# Topic Modelling with BERT embeddings

This notebook is to explore how topic modelling can be done by using the combination
of BERT embeddings and different clustering methods. The work is inspired by 
https://github.com/MaartenGr/BERTopic.

In [1]:
# Imports of functions/packages used, please note that not all clustering
# methods are used in the notebook. The results included are for the one
# that provided the best results according to the evaluation metrics.

from sklearn.datasets import fetch_20newsgroups
from sklearn.decomposition import PCA
import umap
from sklearn.cluster import KMeans
from sklearn.cluster import Birch
from sklearn.cluster import SpectralClustering
from sklearn_extra.cluster import KMedoids

import hdbscan

from evaluation import eval_clustering

import numpy as np
import os
import settings

The Google News dataset has been used that is composed of 20 different topics.

In [2]:
data = fetch_20newsgroups(subset='all')
news_dataset = fetch_20newsgroups(subset='all')#,  remove=('headers', 'footers', 'quotes'))
data = news_dataset['data']

In [3]:
news_dataset.keys()

dict_keys(['data', 'filenames', 'target_names', 'target', 'DESCR'])

Different BERT embeddings has been calculated, check for Generate_Embeddings.ipynb

In [4]:
emb_dir = os.path.join(settings.PROJECT_ROOT, "Embeddings")

In [5]:
embeddings = os.listdir(emb_dir)
embeddings

['bert-base-nli-stsb-mean-tokens.emb',
 'bert-large-nli-stsb-mean-tokens.emb',
 'roberta-base-nli-stsb-mean-tokens.emb',
 'roberta-large-nli-stsb-mean-tokens.emb',
 'sbert.net_models_distilbert-base-nli-stsb-mean-tokens.emb',
 'stsb-roberta-large.emb',
 'xlm-r-bert-base-nli-stsb-mean-tokens.emb']

Clustering methods are not working well in high dimension hence 
after calculating embeddings dimensionality reduction techniques (Principal
Component Analysis and Uniform Manifold Approximation and Projection) has been
evaluated.

In [6]:
def dim_reducer(embedding, r_type, prm_list = []):
    
    if r_type == "PCA":
        reducer = PCA(n_components = prm_list[0])
            
    elif r_type == "UMAP":
        reducer = umap.UMAP(n_neighbors     = prm_list[0], 
                               n_components = prm_list[1], 
                               metric       = prm_list[2],
                           random_state = 0)
    
    if r_type != "":
        emb_reduced = reducer.fit_transform(embedding)
    else:
        emb_reduced = embedding                               
                                        
    return(emb_reduced)

The clusterer function contains the different clustering methods that have been tried out.

In [7]:
def clusterer(emb_reduced, c_type, prm_list = []):
    
    if c_type == "KMeans":
        cluster_app = KMeans(n_clusters   = prm_list[0],
                             random_state = prm_list[1])
    if c_type == "Birch":
        cluster_app = Birch(n_clusters = prm_list[0])
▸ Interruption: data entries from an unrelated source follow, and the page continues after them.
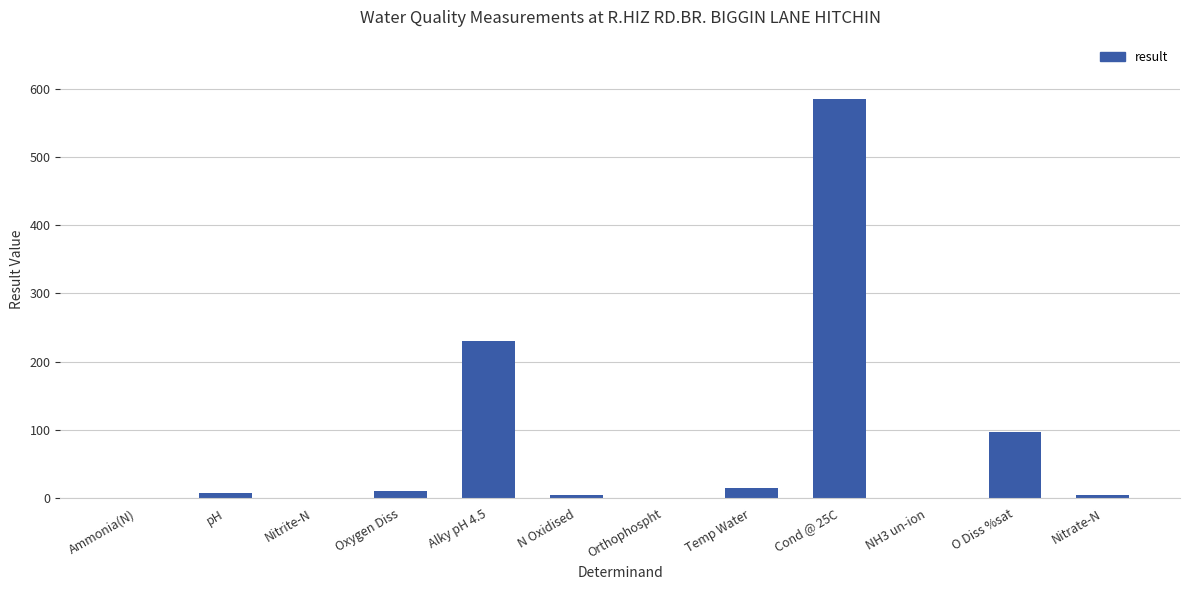

Which category has the highest value across all series?

Cond @ 25C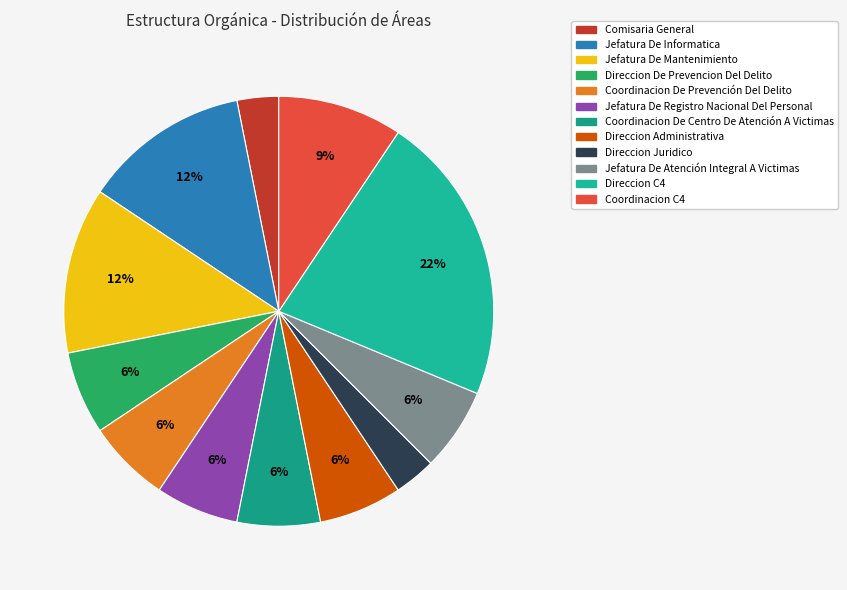

To the nearest percent, what is the difference between the largest and smallest slice percentages?

19%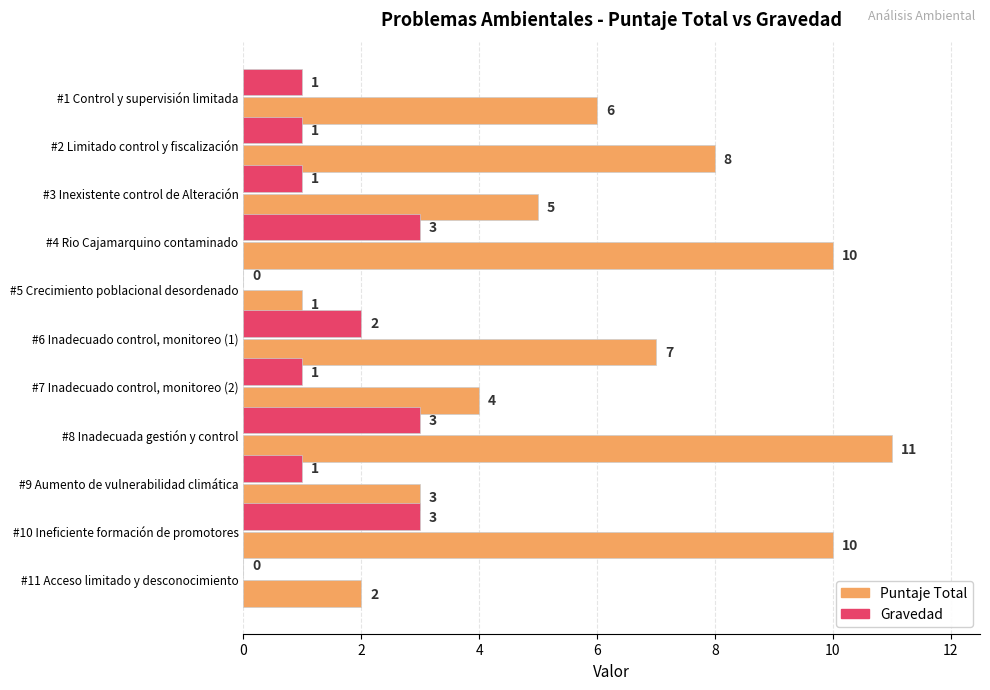

What is the sum of the Puntaje Total values at #7 Inadecuado control, monitoreo (2) and #5 Crecimiento poblacional desordenado?

5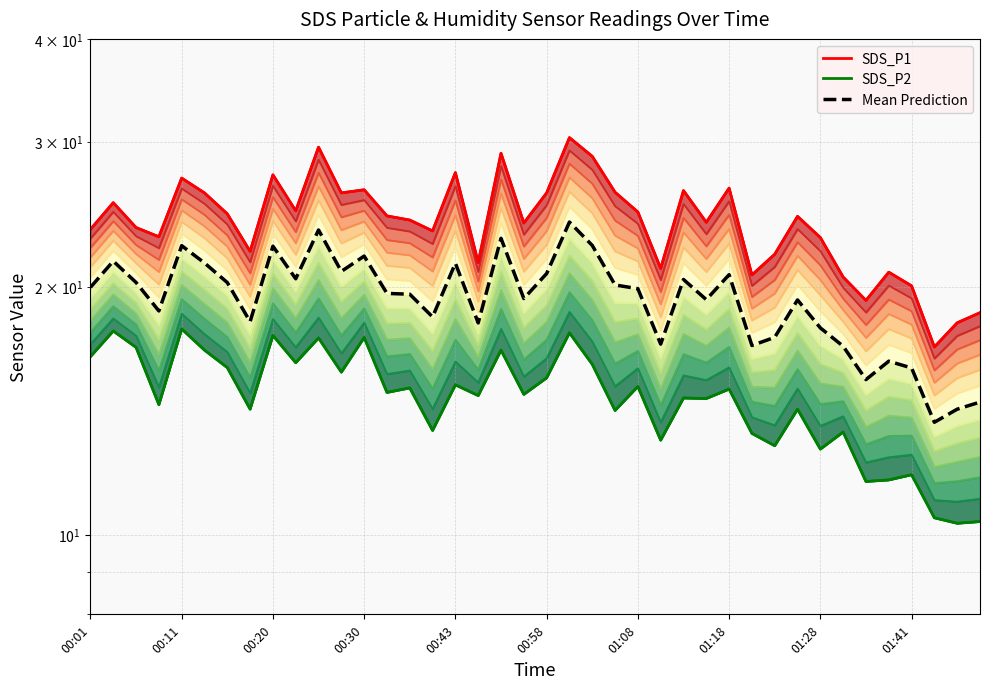

How many interior local peaks does the SDS_P1 series have?

12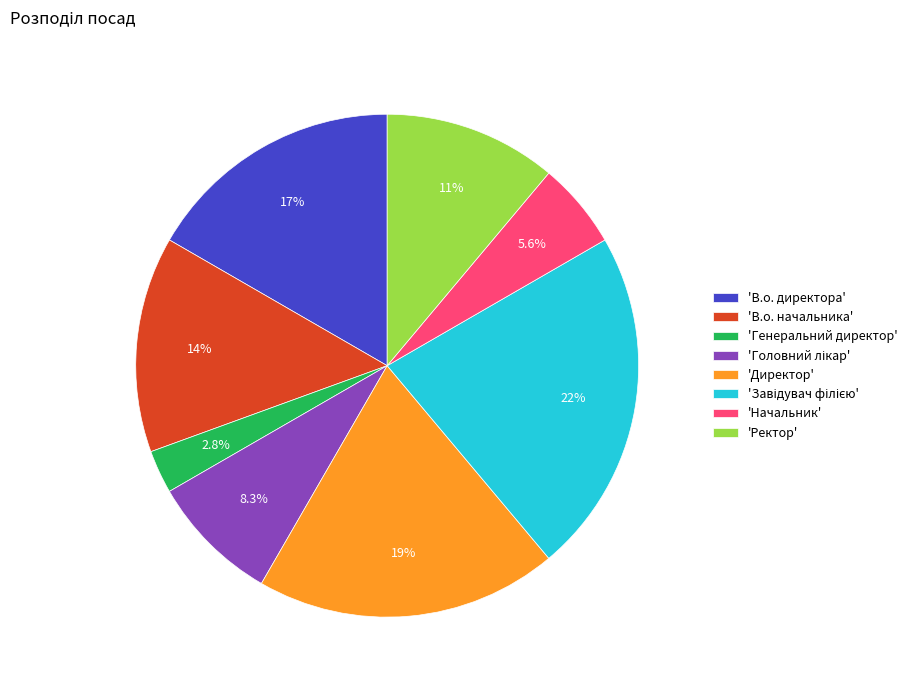

What is the smallest slice in the pie chart?

'Генеральний директор'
    if c_type == "SpectralClustering":
        cluster_app = SpectralClustering(n_clusters = prm_list[0])
        
    if c_type == "KMedoids":
        cluster_app = KMedoids(n_clusters = prm_list[0])#, method = 'pam')

    elif c_type == "HDBSCAN":
        cluster_app = hdbscan.HDBSCAN(min_cluster_size = prm_list[0],
                                                metric = 'euclidean',                      
                              cluster_selection_method = 'eom')
        
    cluster = cluster_app.fit(emb_reduced)
    
    return(cluster)

In [8]:
dim_reducers = [#["PCA", [150]],
                ["UMAP", [15, 4, 'cosine']],
                ["UMAP", [15, 5, 'cosine']],
                ["UMAP", [15, 6, 'cosine']],
                ["UMAP", [15, 7, 'cosine']],
                ["UMAP", [15, 8, 'cosine']],

                #["UMAP", [15, 5, 'euclidean']]
                ]

clusterers = [["KMeans", [20, 0]],
              #["KMeans", [30, 0]],
              #["Birch", [20]],
              #["KMedoids", [20]],
              #["HDBSCAN", [15]],
             ]

The following loop goes through all the dimensionality reducers and clusterers that are defined
above and evaluates the clustering (topics) according to silhouette score, average distance within cluster
and Rand index (see descriptions at https://scikit-learn.org/stable/modules/classes.html#module-sklearn.metrics)

In [9]:
for emb_file in embeddings[0:1]:
    
    embedding = np.loadtxt(os.path.join(emb_dir, emb_file))
    
    for dim_reducer_ in dim_reducers:

        for clusterer_ in clusterers:

            emb_reduced = dim_reducer(embedding, dim_reducer_[0], dim_reducer_[1])
            cluster = clusterer(emb_reduced, clusterer_[0], clusterer_[1])

            labels = cluster.labels_
            
            eval_scores = eval_clustering(emb_reduced, labels, news_dataset['target'])
            
            print(emb_file[0:15], dim_reducer_, clusterer_, eval_scores)

bert-base-nli-s ['UMAP', [15, 4, 'cosine']] ['KMeans', [20, 0]] [0.3805159, 0.7157429995421716, 0.9275942328721714]
bert-base-nli-s ['UMAP', [15, 5, 'cosine']] ['KMeans', [20, 0]] [0.37844843, 0.8120980582803152, 0.9248328360685921]
bert-base-nli-s ['UMAP', [15, 6, 'cosine']] ['KMeans', [20, 0]] [0.3707836, 0.7807619385278589, 0.9295196797930987]
bert-base-nli-s ['UMAP', [15, 7, 'cosine']] ['KMeans', [20, 0]] [0.3788405, 0.8239822104147985, 0.9203452699115172]
bert-base-nli-s ['UMAP', [15, 8, 'cosine']] ['KMeans', [20, 0]] [0.3849625, 0.8247981480757426, 0.9250155517538123]


In this case we knew that 20 is the original number of topics. However for real world problems evaluation
of different topic modelling approaches shall be evaluated considering the context of the problem.